=== Belge Bölümü ===
*-*-*
Edebiyatın en yaratıcı cadısı: Ursula K. Le Guin | Necla Akdeniz

Nisan 8, 2021

Edebiyatın en yaratıcı cadısı: Ursula K. Le Guin | Necla Akdeniz

Edebiyatın Cadıları serisinin dokuzuncusunda sıra geldi edebiyatın en yaratıcısı cadısı olan, Ursula K. Le Guin hakkında yazmaya. Onu özellikle sonlara bıraktım, çünkü  hakkında ne yazarsanız yazın daima bir şeylerin eksik ve yetersiz kalacağı büyük yazarlardan o. Edebiyat dünyasında alışılagelen kategorilere sığdırılamayacak kadar yaratıcı ve sıra dışı yazarlardan.

Altı bölümlük ölümsüz eseri, Yerdeniz serisinin kahramanı Ged, namıdiğer Çevik Atmaca, nasıl Roke büyücülük okulunun “Başbüyücüsü” ise, o da edebiyatın “Başcadısı”dır. Ve nasıl Yerdeniz dünyasında sadece sözcüklerle büyü yapılıyorsa, o da bu dünyada sadece sözcüklerle büyü yapan cadılardandır.
*-*-*
Saklanan kayıtlar:
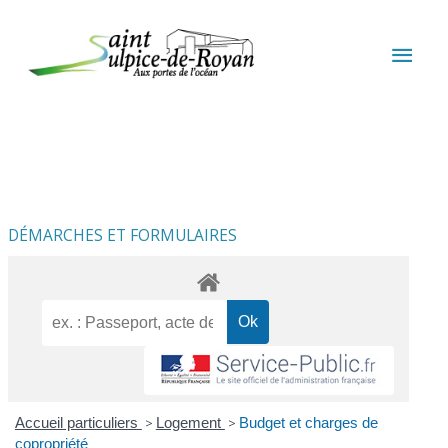
Aller au contenu
Aller au pied de page
MEN
PRIN
DÉMARCHES ET FORMULAIRES
Accueil particuliers
>
Logement
>
Budget et charges de
copropriété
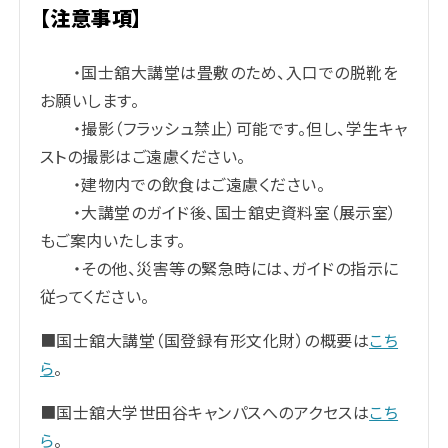
【注意事項】
・国士舘大講堂は畳敷のため、入口での脱靴を
お願いします。
・撮影（フラッシュ禁止）可能です。但し、学生キャ
ストの撮影はご遠慮ください。
・建物内での飲食はご遠慮ください。
・大講堂のガイド後、国士舘史資料室（展示室）
もご案内いたします。
・その他、災害等の緊急時には、ガイドの指示に
従ってください。
■国士舘大講堂（国登録有形文化財）の概要は
こち
ら
。
■国士舘大学世田谷キャンパスへのアクセスは
こち
ら
。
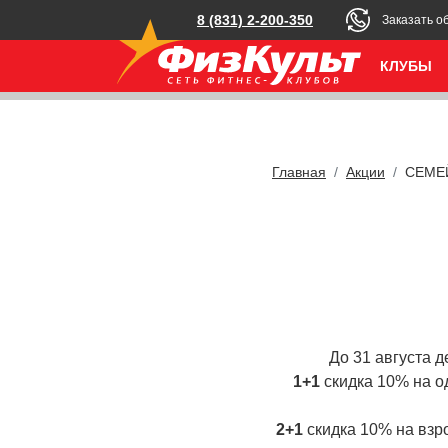
8 (831) 2-200-350
Заказать о
КЛУБЫ
Главная
Акции
СЕМЕ
До 31 августа 
1+1
скидка 10% на о
2+1
скидка 10% на взро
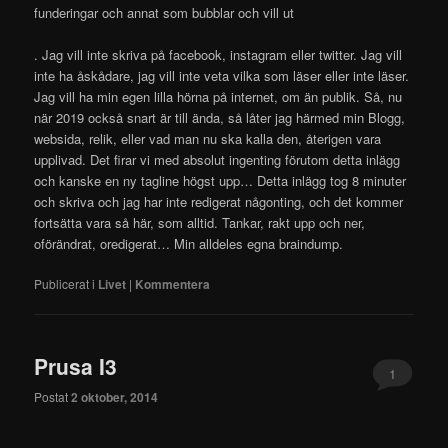
funderingar och annat som bubblar och vill ut
. Jag vill inte skriva på facebook, instagram eller twitter. Jag vill
inte ha åskådare, jag vill inte veta vilka som läser eller inte läser.
Jag vill ha min egen lilla hörna på internet, om än publik. Så, nu
när 2019 också snart är till ända, så låter jag härmed min Blogg,
websida, relik, eller vad man nu ska kalla den, återigen vara
upplivad. Det firar vi med absolut ingenting förutom detta inlägg
och kanske en ny tagline högst upp… Detta inlägg tog 8 minuter
och skriva och jag har inte redigerat någonting, och det kommer
fortsätta vara så här, som alltid. Tankar, rakt upp och ner,
oförändrat, oredigerat… Min alldeles egna braindump.
Publicerat i
Livet
|
Kommentera
Prusa I3
1
Postat
2 oktober, 2014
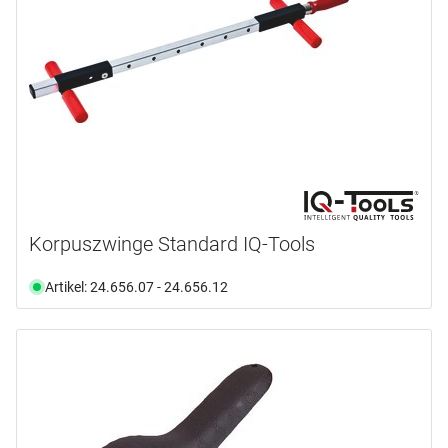
Verfügbarkeit
2
(1)
kg
Auswählen
6
(1)
Ab Lager verfügbar
(66)
10
(1)
Nicht an Lager
(13)
Auswählen
Korpuszwinge Standard IQ-Tools
Artikel: 24.656.07 - 24.656.12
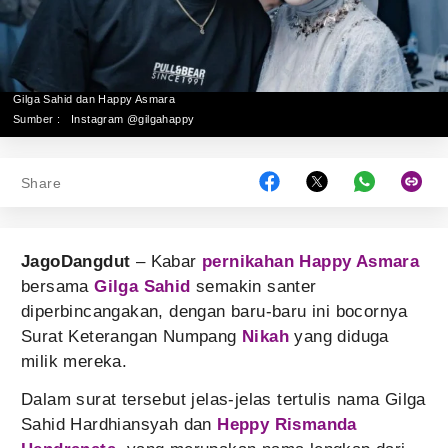
Gilga Sahid dan Happy Asmara
Sumber :
Instagram @gilgahappy
Share
JagoDangdut
– Kabar
pernikahan
Happy Asmara
bersama
Gilga Sahid
semakin santer
diperbincangakan, dengan baru-baru ini bocornya
Surat Keterangan Numpang
Nikah
yang diduga
milik mereka.
Dalam surat tersebut jelas-jelas tertulis nama Gilga
Sahid Hardhiansyah dan
Heppy Rismanda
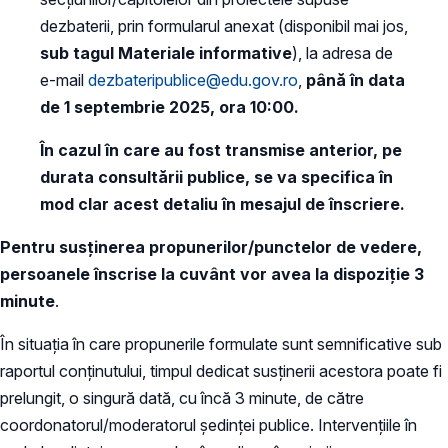
dezbaterii, prin formularul anexat (disponibil mai jos,
sub tagul Materiale informative
), la adresa de
e-mail
dezbateripublice@edu.gov.ro
,
până în data
de 1 septembrie 2025, ora 10:00.
În cazul în care au fost transmise anterior, pe
durata consultării publice, se va specifica în
mod clar acest detaliu în mesajul de înscriere.
Pentru susținerea propunerilor/punctelor de vedere,
persoanele înscrise la cuvânt vor avea la dispoziție 3
minute
.
În situația în care propunerile formulate sunt semnificative sub
raportul conținutului, timpul dedicat susținerii acestora poate fi
prelungit, o singură dată, cu încă 3 minute, de către
coordonatorul/moderatorul ședinței publice. Intervențiile în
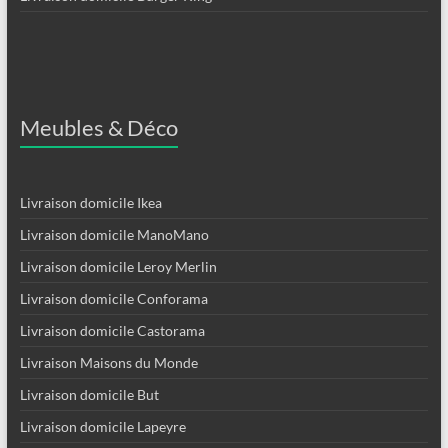
Meubles & Déco
Livraison domicile Ikea
Livraison domicile ManoMano
Livraison domicile Leroy Merlin
Livraison domicile Conforama
Livraison domicile Castorama
Livraison Maisons du Monde
Livraison domicile But
Livraison domicile Lapeyre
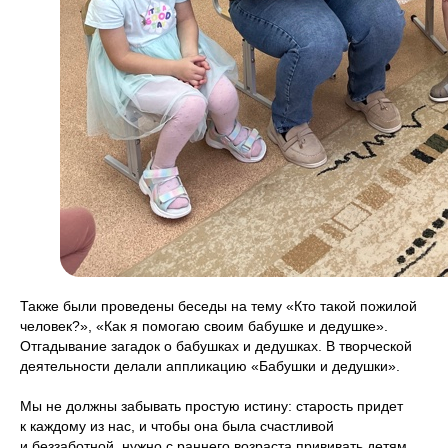
Также были проведены беседы на тему «Кто такой пожилой
человек?», «Как я помогаю своим бабушке и дедушке».
Отгадывание загадок о бабушках и дедушках. В творческой
деятельности делали аппликацию «Бабушки и дедушки».
Мы не должны забывать простую истину: старость придет
к каждому из нас, и чтобы она была счастливой
и беззаботной, нужно с раннего возраста прививать детям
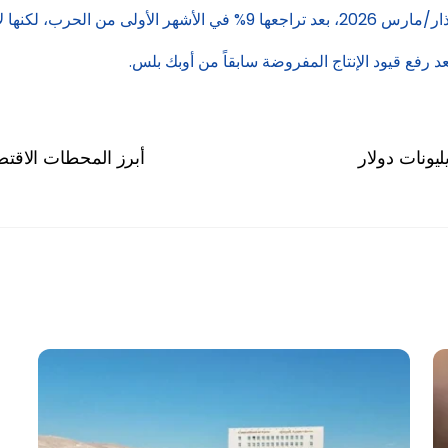
أبرز المحطات الاقتصا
*-*-*
=== Alıştırma Görevleri ===
1. Ursula K. Le Guin yazısına göre aşağıdaki soruları yanıtlayınız.
(a) Bu yazı, Edebiyatın Cadıları serisinin kaçıncısıdır?
(b) Yerdeniz serisi kaç bölümden oluşmaktadır?
(c) Yerdeniz serisinin kahramanı Ged'in diğer adı nedir?
2. Kayıtlarda "Meubles & Déco" ifadesinin geçtiği satırdan başlayarak "Livraison domicile Lapeyre" ifadesinin geçtiği satıra kadar olan satırları, bu iki satır da dahil olmak üzere, aynen yazıya geçiriniz.

=== Verilen Yanıtlar ===
1.
(a) Dokuzuncusu.
(b) Altı bölümden.
(c) Çevik Atmaca.

2.
Meubles & Déco
Livraison domicile Ikea
Livraison domicile ManoMano
Livraison domicile Leroy Merlin
Livraison domicile Conforama
Livraison domicile Castorama
Livraison Maisons du Monde
Livraison domicile But
Livraison domicile Lapeyre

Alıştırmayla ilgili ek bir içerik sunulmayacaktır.